- Tuesday, May 15, 2018

Should President Trump’s choice to head the CIA be derailed for nothing more than a thought crime? But that’s precisely what Senate Democrats are arguing should happen. If you listen closely, they are not saying career CIA officer Gina Haspel is unfit for having implemented enhanced interrogation methods against the murderous 9/11 assailants. They are saying something else: She’s disqualified for her refusal to proclaim that their use was shockingly “immoral.” That’s John McCain’s mantra as well.

In rallying the Senate in opposition to her appointment, The Washington Post, with its outsized influence on Democratic senators, argues Ms. Haspel failed her confirmation hearings because she has not yet prostrated herself before the world to utterly condemn her agency’s interrogation techniques after 9/11.

Ms. Haspel, The Post concedes, pledged during her grilling that she would not permit the CIA to engage any more in those techniques — now banned by law — if she is confirmed. She said she backed the “stricter moral standard” the nation has now embraced and that she “would not allow” the CIA to undertake activity she thought was immoral, “even if it was technically legal.”

But this was not enough for her alleged moral betters, who are treating her like some dissenter in a Communist re-education camp. To become CIA chief, she cannot remain insufficiently contrite about how the George W. Bush administration, the U.S. Congress and our national security agencies lost their souls when they agreed to endorse these techniques against those who leveled that deadly attack on 9/11. To become director, she must no longer harbor the slightest thought that enhanced interrogation was morally justified at the time or proved effective or saved countless American lives, though there is plenty of evidence to support this view.

Ms. Haspel’s foes should be reminded what Leon Panetta said about these methods in his 2014 book “Worthy Fights.” Mr. Panetta, President Obama’s liberal but highly respected CIA director, writes that he opposed enhanced interrogation largely because he believed it damaged America’s global image. But he strongly defends those like Ms. Haspel who implemented those policies. Nor does he believe the Senate should turn her down because she has not passed the rigid thought test laid down by her opponents.

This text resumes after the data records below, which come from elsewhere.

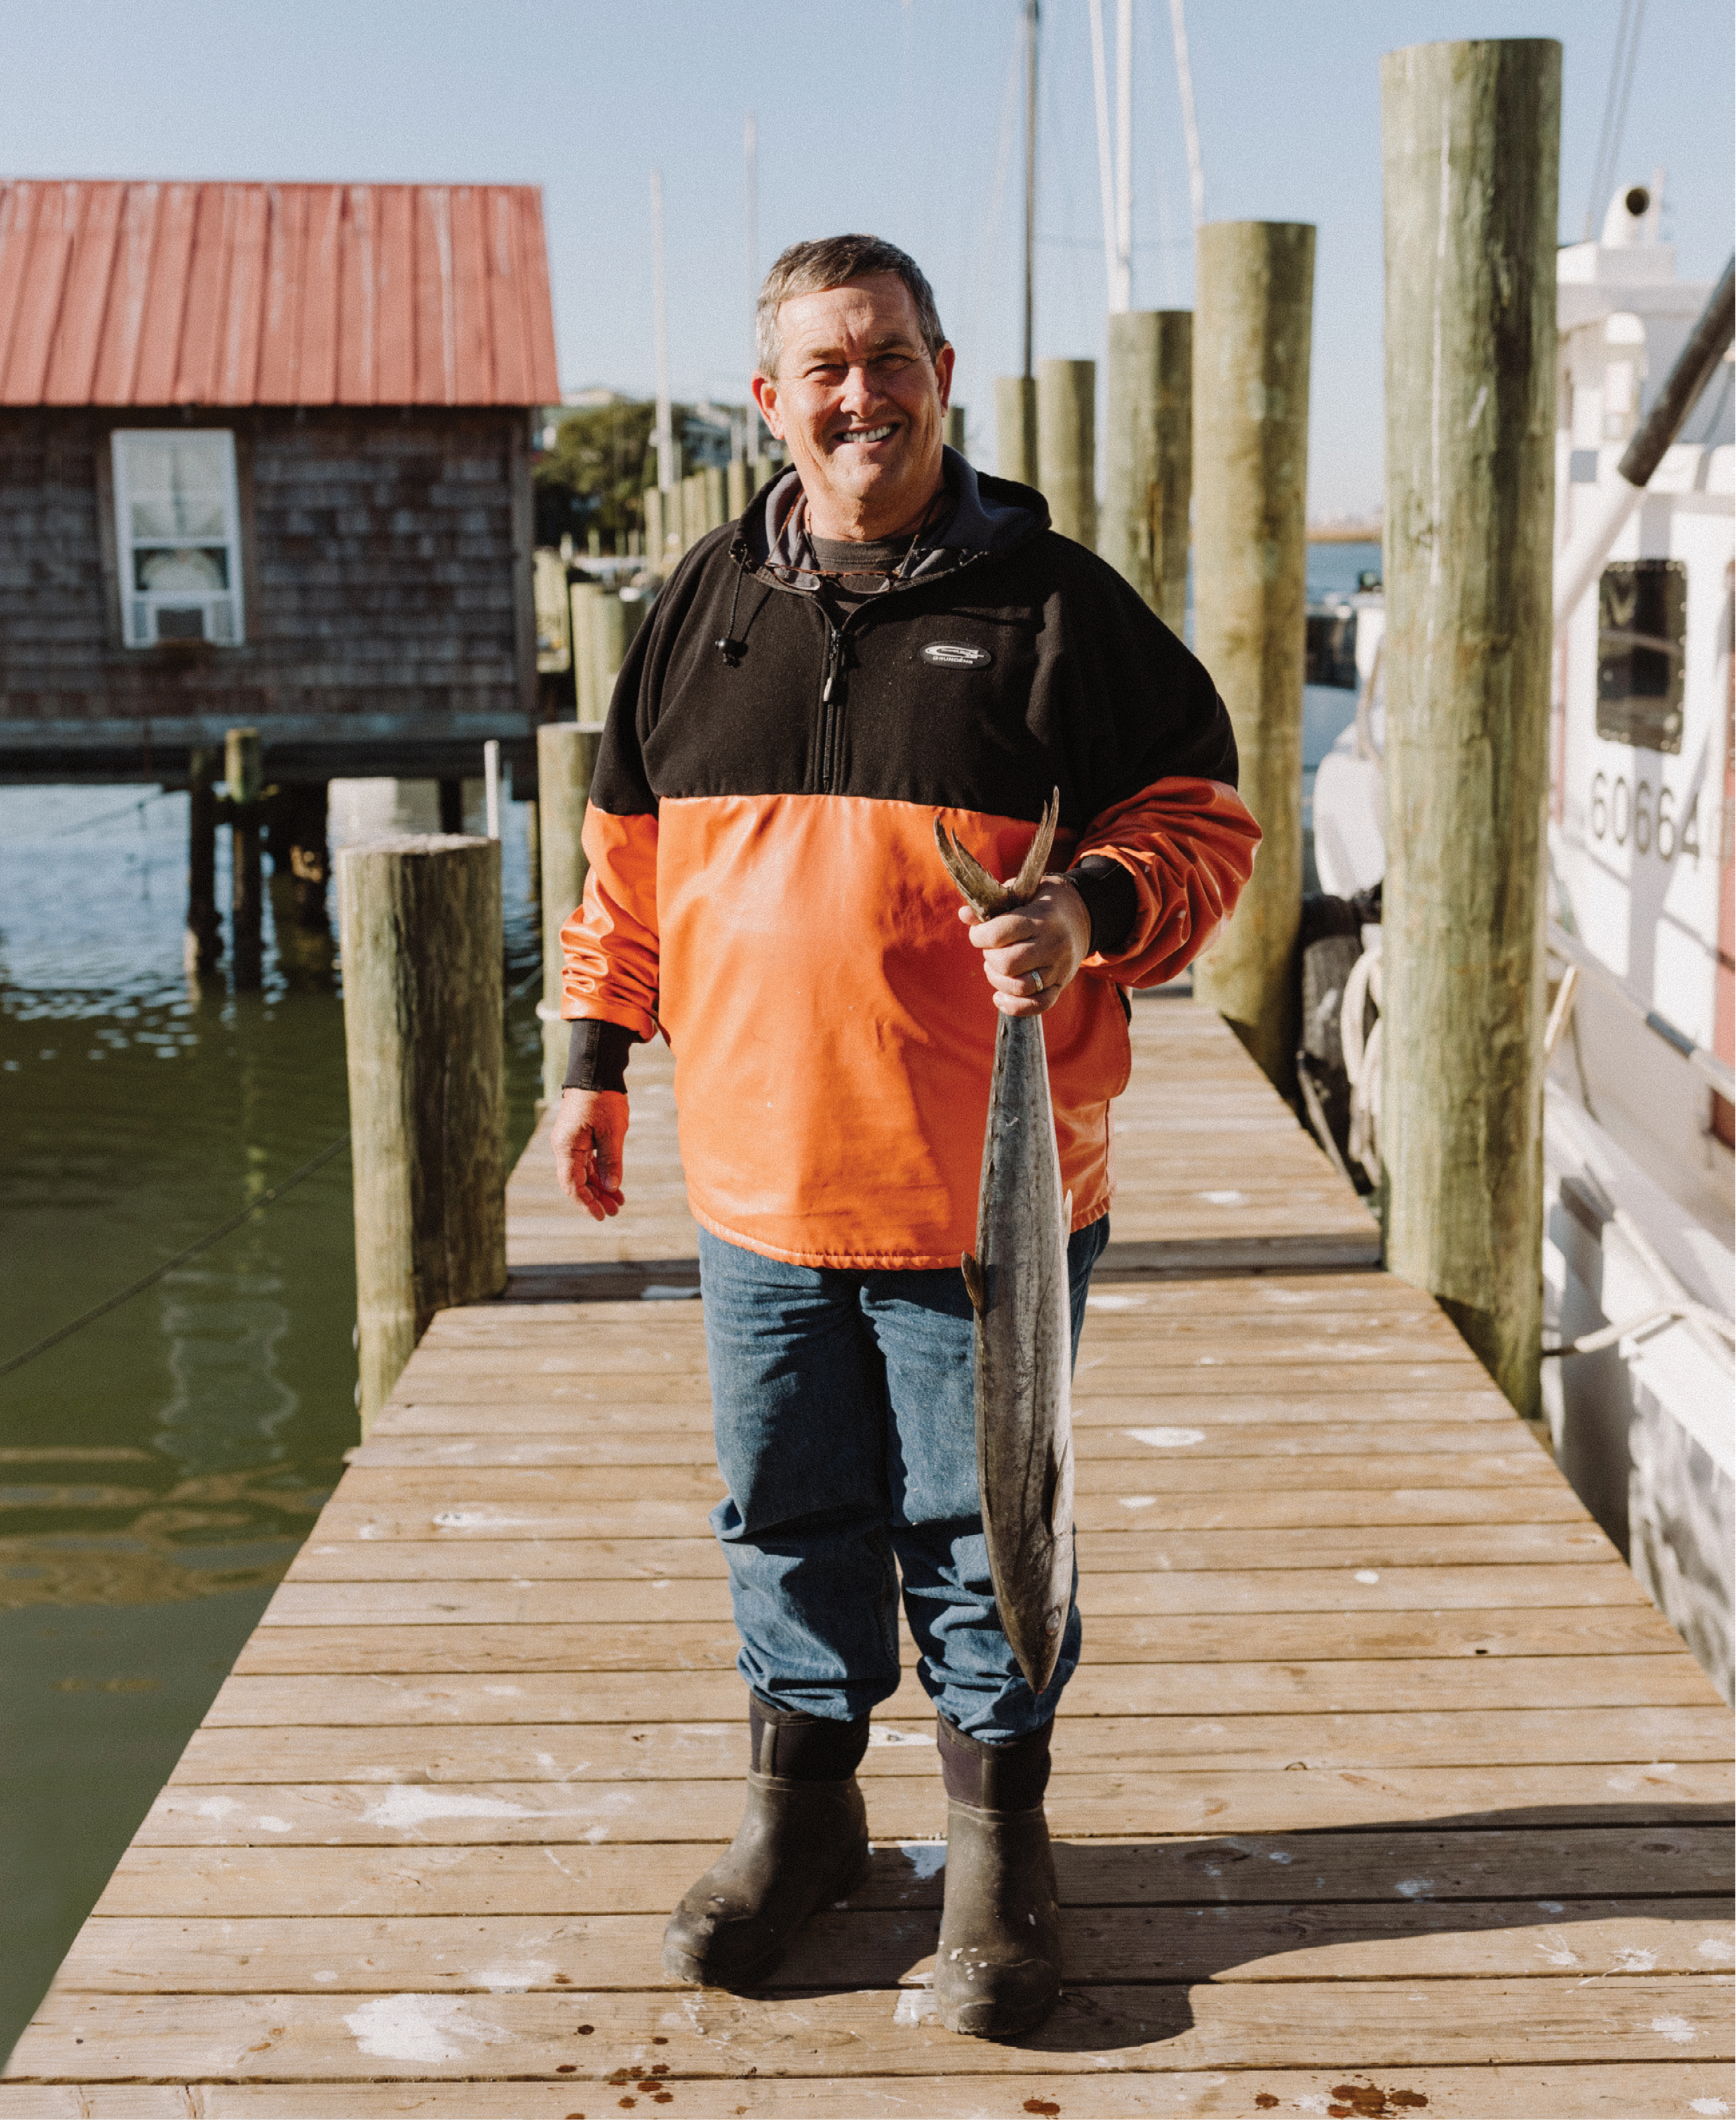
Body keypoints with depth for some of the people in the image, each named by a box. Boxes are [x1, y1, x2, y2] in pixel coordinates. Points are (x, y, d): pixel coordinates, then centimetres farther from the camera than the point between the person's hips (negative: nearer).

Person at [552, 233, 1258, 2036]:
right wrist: (598, 1059, 17)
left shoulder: (1053, 604, -4)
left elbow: (1201, 817, 0)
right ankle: (801, 1808, 33)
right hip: (758, 1179, 4)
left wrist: (1096, 911, -20)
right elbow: (628, 851, 18)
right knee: (785, 1517, 14)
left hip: (991, 1186, -3)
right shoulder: (702, 608, 8)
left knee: (981, 1531, 8)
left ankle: (997, 1839, 27)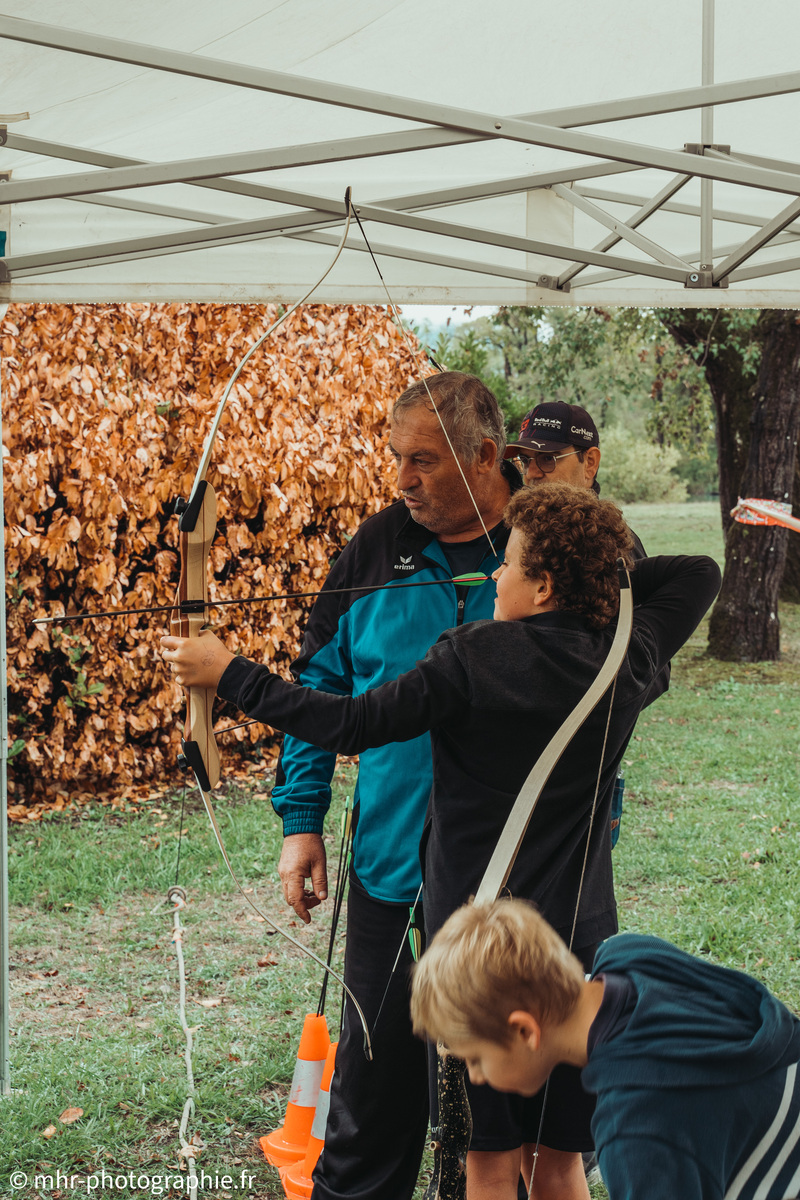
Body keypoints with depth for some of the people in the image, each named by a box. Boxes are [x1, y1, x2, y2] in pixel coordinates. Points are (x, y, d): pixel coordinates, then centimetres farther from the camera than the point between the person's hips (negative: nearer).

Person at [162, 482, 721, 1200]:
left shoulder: (474, 657, -15)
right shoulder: (627, 661, -2)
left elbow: (353, 725, -14)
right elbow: (700, 574, 15)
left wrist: (230, 675, -6)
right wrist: (604, 575, 13)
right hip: (580, 943, 4)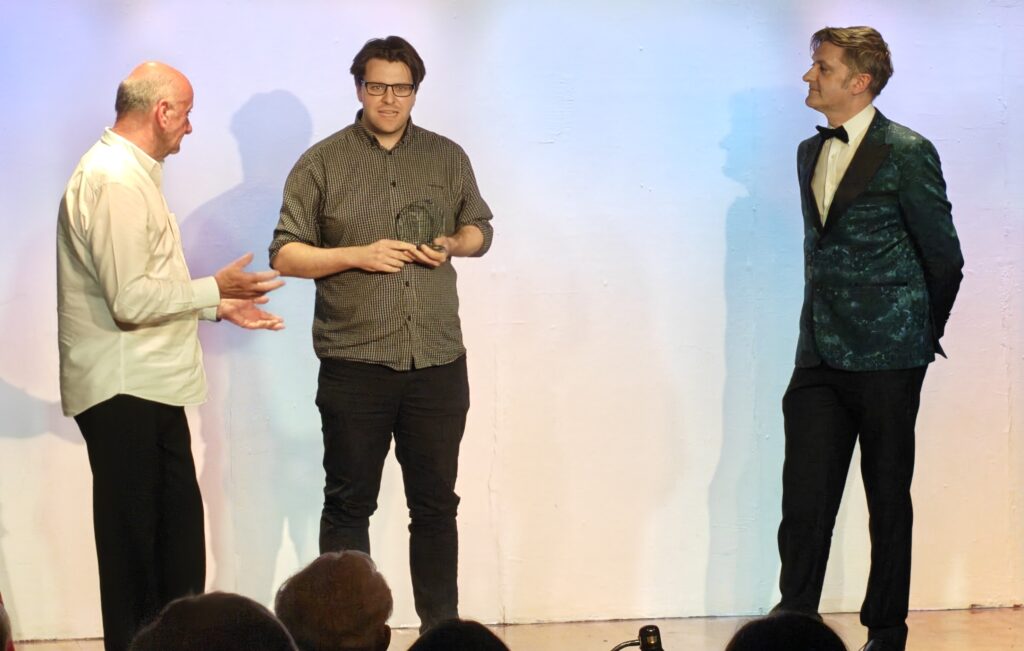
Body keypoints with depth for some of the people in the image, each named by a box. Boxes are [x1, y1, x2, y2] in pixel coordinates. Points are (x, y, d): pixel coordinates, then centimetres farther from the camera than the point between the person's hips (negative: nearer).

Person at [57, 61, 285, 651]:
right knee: (135, 546, -4)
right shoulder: (114, 181, -18)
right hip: (124, 393, -11)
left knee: (179, 530, 14)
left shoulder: (131, 173, 16)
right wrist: (215, 289, -12)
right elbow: (131, 300, -23)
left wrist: (219, 306, 17)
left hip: (150, 386, 11)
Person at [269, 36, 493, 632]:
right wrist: (357, 255, -15)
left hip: (438, 364, 3)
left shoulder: (448, 158, 8)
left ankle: (442, 629, 17)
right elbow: (285, 254, -1)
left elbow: (480, 227, 19)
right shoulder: (323, 164, 0)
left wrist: (452, 245, -4)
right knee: (350, 505, 4)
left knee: (436, 503, 9)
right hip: (355, 365, -2)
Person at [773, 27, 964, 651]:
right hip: (819, 358, 5)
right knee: (805, 499, -1)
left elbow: (945, 258, -3)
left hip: (886, 362, -5)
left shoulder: (907, 154, -8)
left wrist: (922, 336, 7)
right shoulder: (811, 153, 13)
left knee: (889, 500, 5)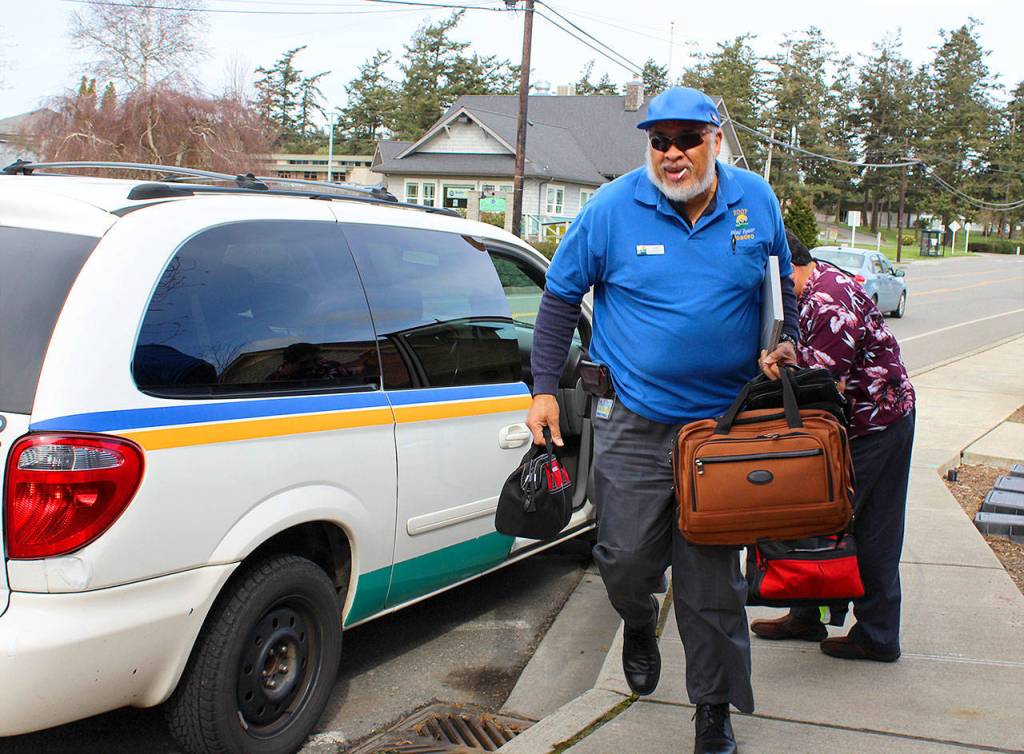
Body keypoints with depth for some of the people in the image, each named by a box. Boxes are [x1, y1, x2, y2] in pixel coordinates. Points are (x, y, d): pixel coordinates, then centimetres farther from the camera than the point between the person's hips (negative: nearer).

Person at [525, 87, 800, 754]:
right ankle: (640, 624, 38)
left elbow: (780, 287, 18)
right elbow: (561, 296, 4)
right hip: (633, 422, -1)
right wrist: (545, 388, 0)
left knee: (713, 582, 5)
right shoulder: (612, 209, -6)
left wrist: (783, 348, -1)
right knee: (625, 559, 1)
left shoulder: (757, 202, 2)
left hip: (724, 422, 1)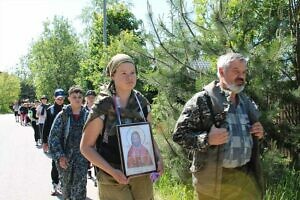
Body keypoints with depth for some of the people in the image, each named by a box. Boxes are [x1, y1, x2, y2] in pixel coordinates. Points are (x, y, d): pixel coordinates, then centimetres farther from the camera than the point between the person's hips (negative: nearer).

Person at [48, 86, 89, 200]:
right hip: (65, 157, 0)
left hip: (82, 156, 0)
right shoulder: (62, 115, -2)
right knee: (66, 185, 13)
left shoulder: (87, 115, 3)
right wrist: (59, 156, -10)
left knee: (80, 188, -9)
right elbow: (54, 137, -3)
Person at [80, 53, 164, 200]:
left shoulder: (142, 102, 1)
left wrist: (158, 158, -4)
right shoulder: (103, 106, -12)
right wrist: (112, 171, -18)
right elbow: (86, 147, -8)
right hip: (113, 178, -4)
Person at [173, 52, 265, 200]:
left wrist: (258, 134, 2)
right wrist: (207, 139, -24)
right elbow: (179, 134, -10)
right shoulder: (202, 100, -9)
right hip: (213, 177, -5)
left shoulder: (246, 102, 11)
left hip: (246, 175, 5)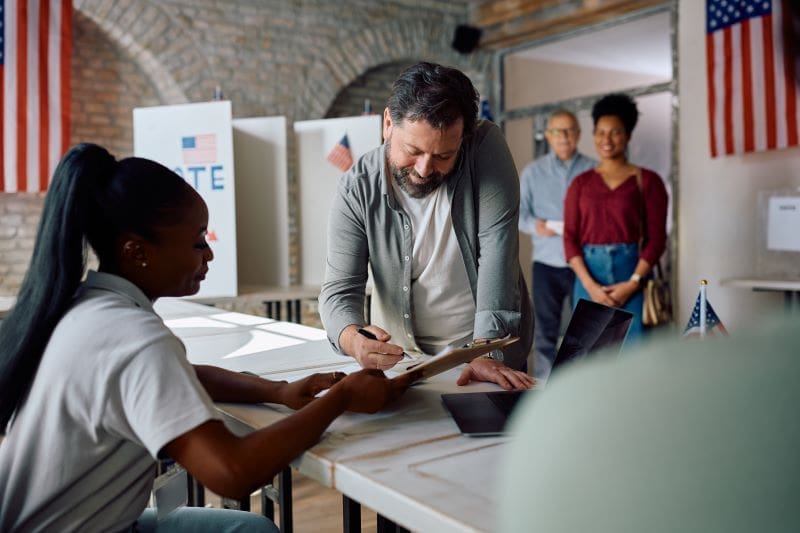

Mr. Panetta insists that harsh interrogation methods did, in fact, produce “leads that helped our government understand al Qaeda’s organization, methods and leadership.” Contrary to critics, he stresses that “we got important, even critical intelligence, from individuals subjected to those enhanced interrogation techniques.” It is “foolish to maintain” otherwise.

And once more with feeling: “[W]e should be clear-eyed about the fact that we gave up those practices at a cost — that there is information we might never have received had interrogators not been allowed to inflict pressure, anxiety and even pain on subjects.” Should we now drag Mr. Panetta before the Senate and demand he recant his view or be stripped of his title as former CIA director?

Congress knew about enhanced interrogation methods from the git-go and approved them. In September 2002, notes a 2007 Washington Post investigative piece, “four members of Congress met in secret for a first look at a unique CIA program designed to wring vital information from reticent terrorism suspects in U.S. custody. For more than an hour, the bipartisan group which included Nancy Pelosi, was given a virtual tour of the CIA’s overseas detention sites and the harsh techniques interrogators had devised to try to make their prisoners talk.”

Among the techniques described was waterboarding, but on that day, says The Post, no objections were raised. And two of them “asked the CIA to push harder “

Long before enhanced interrogation, including waterboarding, became controversial, the CIA gave key Senate and House legislators some 30 private briefings on the topic, including descriptions of these methods. Lawmakers’ memories were varied. But among those being briefed, Porter J. Goss told the Post, “there was a pretty full understanding of what the CIA was doing.” Mr. Goss chaired the House Intelligence Committee from 1997 to 2004 and served as CIA director from 2004 to 2006. “And the reaction in the room,” Mr. Goss elaborated, “was not just approval, but encouragement.”

Part of the reason there was no outcry, one official at the early briefings told The Post, is because it was closer to 9/11 and “people were still in a panic. But there was no objecting, no hand-wringing. The attitude was, ’We don’t care what you do to those guys as long as you get the information you need to protect the American people.’ “

Ms. Haspel, as most honorable people will concede, is highly qualified to be CIA chief and she has support from some of the most prestigious members of the intelligence community. Her only fault, apparently, is to have not yet genuflected before those who demand that she must publicly condemn in the most mortifying manner that the agency used allegedly inexcusable investigatory procedures when our country was in great peril — procedures that folks like Leon Panetta believe provided critical information for this nation’s safety.

• Allan H. Ryskind was a longtime editor and owner of Human Events. His latest book is “Hollywood Traitors” (Regnery, 2015).